Task prompt –
Look down the entries below and report how many lines hold the string "decentralized"; write nothing else.

Entries taken from a collection
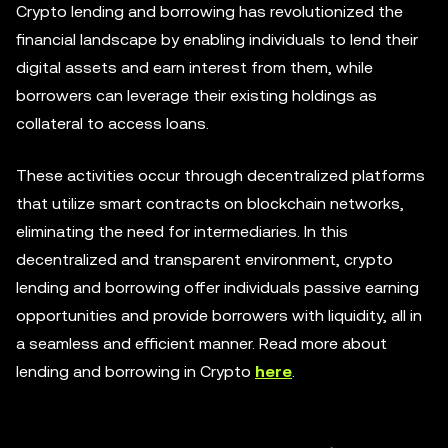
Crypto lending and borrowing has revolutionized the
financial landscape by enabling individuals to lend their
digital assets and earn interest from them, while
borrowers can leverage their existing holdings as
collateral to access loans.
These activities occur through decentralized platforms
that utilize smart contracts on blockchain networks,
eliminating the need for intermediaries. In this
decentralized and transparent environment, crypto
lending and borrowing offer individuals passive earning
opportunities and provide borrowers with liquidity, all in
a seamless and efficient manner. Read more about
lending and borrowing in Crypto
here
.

* * *

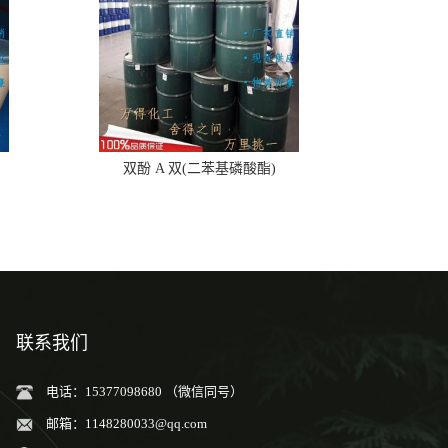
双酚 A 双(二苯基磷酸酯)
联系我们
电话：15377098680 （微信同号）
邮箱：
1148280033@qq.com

Written response –
2